Klimapolitisch sind hohe Strompreise ein wichtiges Signal: Wir müssen nicht nur fossile Brennstoffe verbannen, sondern auch Energie einsparen. Je weniger Energie wir brauchen, desto leichter gelingt die Energiewende. Ist Strom teuer, kann das zum Energiesparen anregen. Das Problem an der aktuellen Situation ist allerdings, dass die Strompreise regelrecht explodieren. Darunter leiden nicht nur Haushalte mit niedrigen Einkommen, auch die Mittelschicht greift schon ordentlich in die Tasche. Dazu kommt: Leistbarer Strom ist essenziell dafür, dass unsere Gesellschaft funktioniert.
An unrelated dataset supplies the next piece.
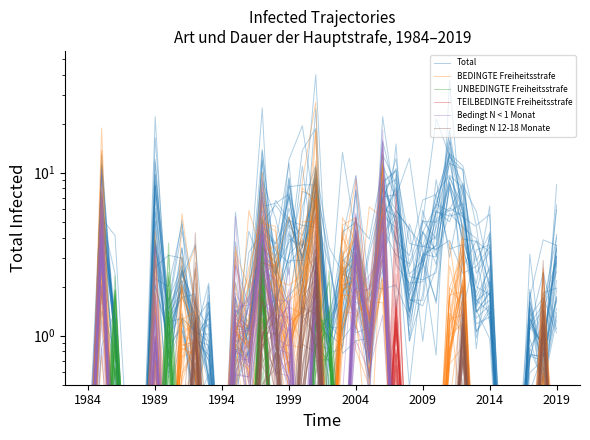

The Bedingt N 12-18 Monate series shows 1.5 at 13. True or false?

False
Weil Strom in so gut wie jedem Produkt steckt, wird auch das restliche Leben teurer. Strom treibt die Inflation also direkt und indirekt.
Die Teuerung ist zwar großteils importiert, der extreme Preisanstieg beim Strom jedoch hausgemacht: Durch die Preissetzung über das Merit-Order-Prinzip am Stromgroßhandel gibt das teuerste Kraftwerk – meist ein Gaskraftwerk – den Preis für alle anderen vor. Europa kettet seinen Strompreis freiwillig an einen Börsenpreis für Gas. Ein Preis, den Putins Gazprom mittels kontrollierter Liefereinschränkungen nach oben manipuliert. Selbst für günstigen, mit erneuerbaren Energien hergestellten Strom, zahlen wir momentan – konservativ geschätzt – das Drei- bis Vierfache der Produktions- und Investitionskosten. Die Preise spiegeln die Kosten also nicht wider, Übergewinne entstehen.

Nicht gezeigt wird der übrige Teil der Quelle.